Notably, the Supreme Court’s order in Merrill was joined only by the Court’s five Republicans. All four Democratic appointees dissented. Neither side explained why they voted the way that they did.
The Texas case
The Texas case, meanwhile, is Texas Democratic Party v. Abbott, and the stakes in that case are simply enormous.
Texas law permits voters over the age of 65 to request absentee ballots without difficulty. But most voters under the age of 65 are not allowed to vote absentee. During a pandemic election, that means that older voters — a demographic that has historically favored Republicans over Democrats — will have a fairly easy time participating in the November election. But younger voters will likely have to risk infection at an in-person polling site if they wish to cast a ballot.
This arrangement is difficult to square with the 26th Amendment, which provides that “the right of citizens of the United States, who are 18 years of age or older, to vote, shall not be denied or abridged by the United States or any state on account of age.”
The Court’s order in Texas Democratic Party is subtle, but it most likely means that Texas will be able to deny or abridge the right to vote on account of age, at least during the November election.
Last month, the conservative United States Court of Appeals for the Fifth Circuit blocked a trial judge’s order that would have allowed younger Texans to vote absentee. Although this Fifth Circuit order is not the appeals court’s last word on this case, it is quite unlikely that the plaintiffs in Texas Democratic Party will prevail before the Fifth Circuit, which is among the most conservative courts in the country.
So those plaintiffs asked the Supreme Court to hear their case on an expedited basis. On Friday, the Supreme Court denied that request. As a practical matter, writes SCOTUSBlog’s Amy Howe, this refusal to expedite the Texas Democratic Party case “all but eliminated the prospect that the justices will weigh in on the merits of that dispute before the 2020 election in November.”

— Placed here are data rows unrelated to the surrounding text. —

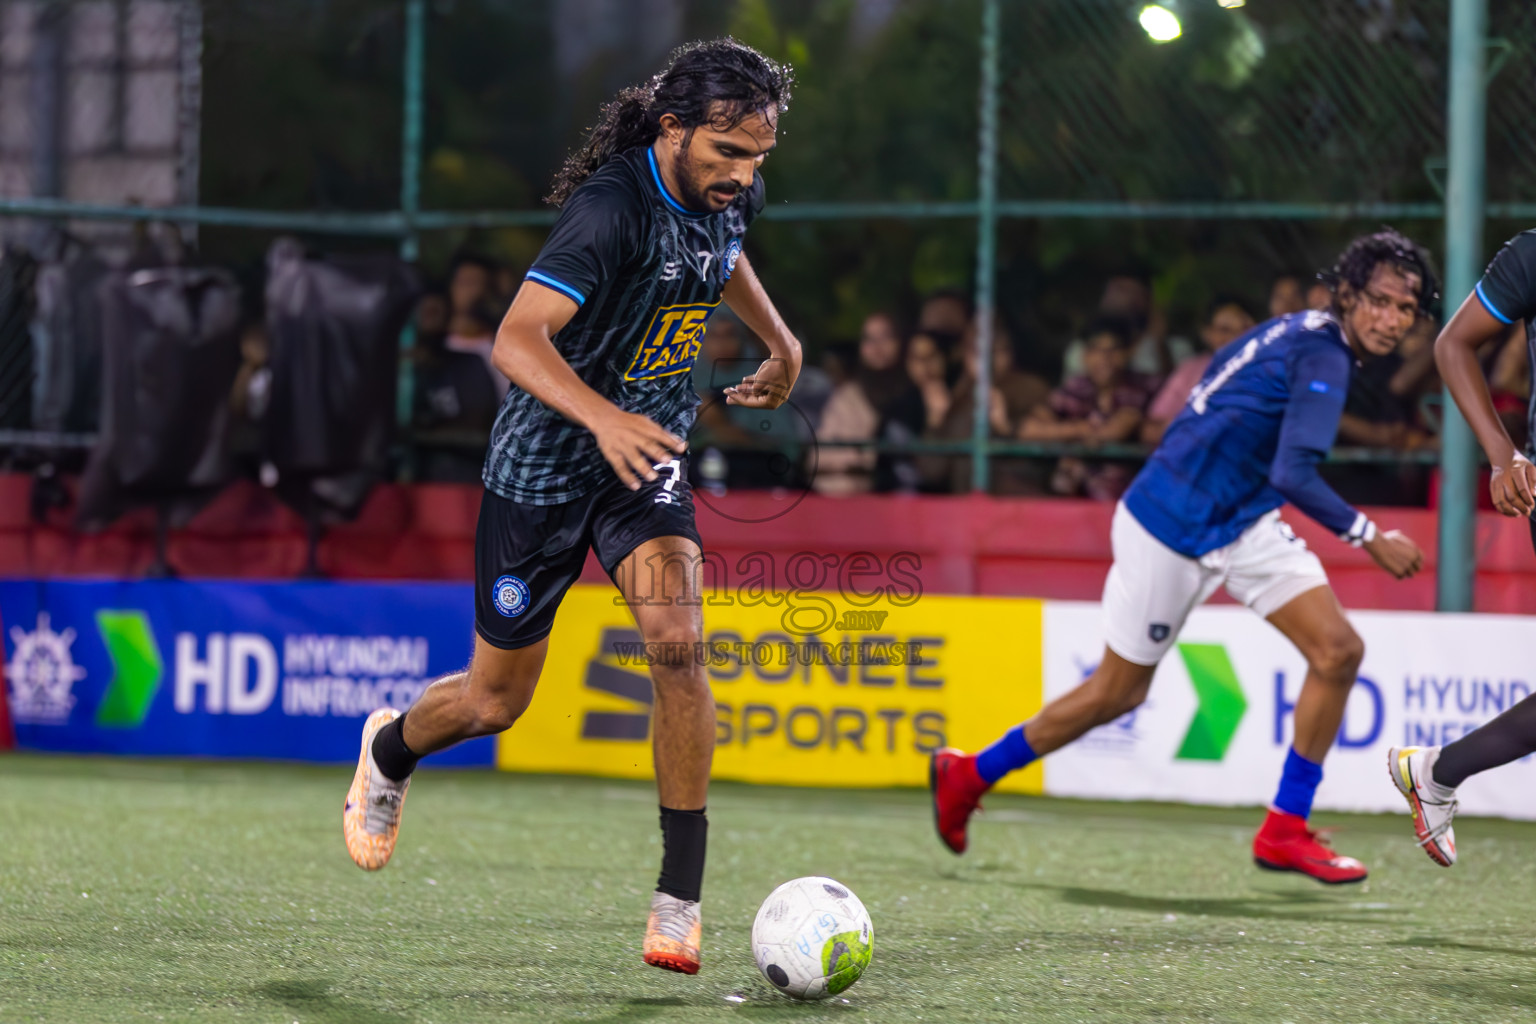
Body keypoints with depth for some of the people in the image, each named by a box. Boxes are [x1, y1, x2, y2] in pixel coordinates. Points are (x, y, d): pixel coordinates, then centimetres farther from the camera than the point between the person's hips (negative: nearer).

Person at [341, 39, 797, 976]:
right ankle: (390, 753, 45)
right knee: (494, 703, 8)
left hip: (647, 454, 5)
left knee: (676, 638, -22)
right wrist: (603, 418, -54)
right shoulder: (613, 207, -28)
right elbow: (518, 340, -40)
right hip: (543, 464, -5)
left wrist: (780, 342, 29)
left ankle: (681, 894, -15)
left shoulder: (728, 193, -4)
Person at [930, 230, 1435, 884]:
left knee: (1338, 651, -7)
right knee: (1119, 693, 5)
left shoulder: (1301, 332, 6)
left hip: (1245, 523, 9)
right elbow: (1293, 475, -32)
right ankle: (967, 775, 26)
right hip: (1172, 530, -9)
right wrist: (1369, 539, -25)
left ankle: (1285, 831, 0)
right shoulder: (1323, 355, -23)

Thus, even if the Supreme Court ultimately does decide that Texas’s age discrimination violates the 26th Amendment, that decision will almost certainly come too late to benefit anyone in November.

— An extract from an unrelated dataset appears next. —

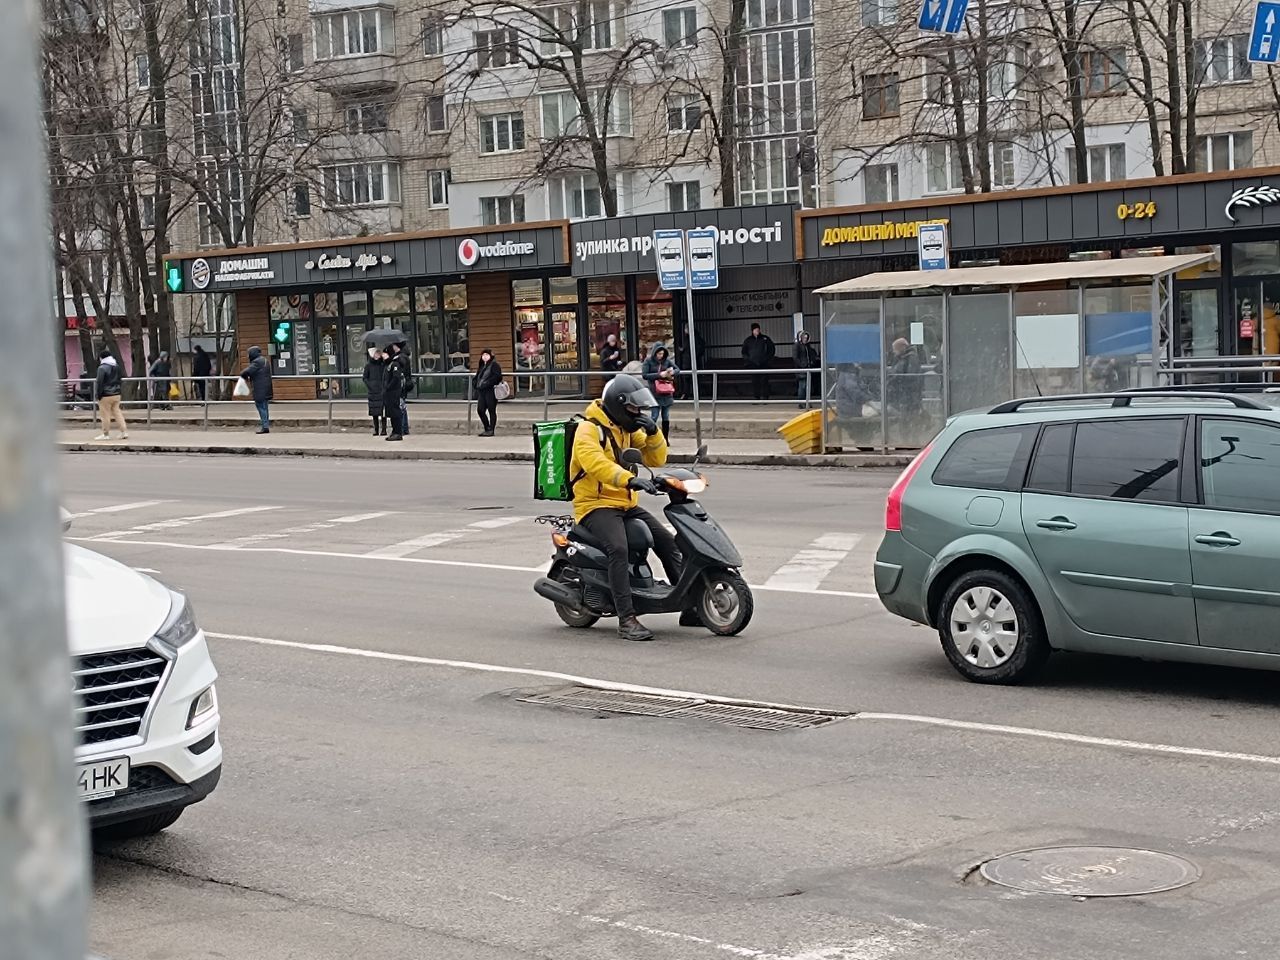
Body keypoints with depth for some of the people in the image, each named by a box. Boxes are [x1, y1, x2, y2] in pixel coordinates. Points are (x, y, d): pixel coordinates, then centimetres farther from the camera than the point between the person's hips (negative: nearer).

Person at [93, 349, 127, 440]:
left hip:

The Supreme Court’s orders in Merrill and Texas Democratic Party fit a pattern. Last April, in Republican National Committee v. Democratic National Committee, the Supreme Court granted a request from the Republican Party, and ordered all ballots mailed after a certain date in Wisconsin’s April elections to be tossed out — a decision that, in practice, likely forced thousands of voters to risk infection in order to cast an in-person ballot.

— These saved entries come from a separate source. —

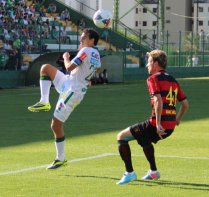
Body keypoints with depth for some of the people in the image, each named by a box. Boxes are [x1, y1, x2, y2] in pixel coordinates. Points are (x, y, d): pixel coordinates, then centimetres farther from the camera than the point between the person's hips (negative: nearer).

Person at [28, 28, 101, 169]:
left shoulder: (86, 51, -18)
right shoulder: (96, 54, 9)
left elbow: (69, 67, -23)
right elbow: (97, 69, 32)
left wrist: (66, 58, -4)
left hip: (72, 92, -9)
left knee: (56, 125, -3)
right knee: (45, 68, 10)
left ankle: (61, 159, 7)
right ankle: (44, 102, 2)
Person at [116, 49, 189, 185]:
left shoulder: (153, 78, -7)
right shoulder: (173, 80, 16)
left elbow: (158, 101, -22)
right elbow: (185, 104, 16)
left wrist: (158, 124, -23)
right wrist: (177, 120, 28)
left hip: (157, 125, -8)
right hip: (170, 127, 8)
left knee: (121, 137, 4)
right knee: (144, 139, 37)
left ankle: (130, 173, -2)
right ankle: (154, 171, 41)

The Court’s decision in Republican National Committee was also 5-4, with all five Republican justices in the majority and all four Democrats in dissent.
In recent weeks, the Court has handed down a handful of left-leaning decisions — including a narrow decision temporarily preserving the Deferred Action for Childhood Arrivals (DACA) program and an even narrower decision striking down a Louisiana anti-abortion law.
But on the most important question in a democracy — whether citizens are empowered to choose their own leaders — this Supreme Court remains unsympathetic to parties seeking to protect the right to vote, despite the greatest public health crisis in more than a century.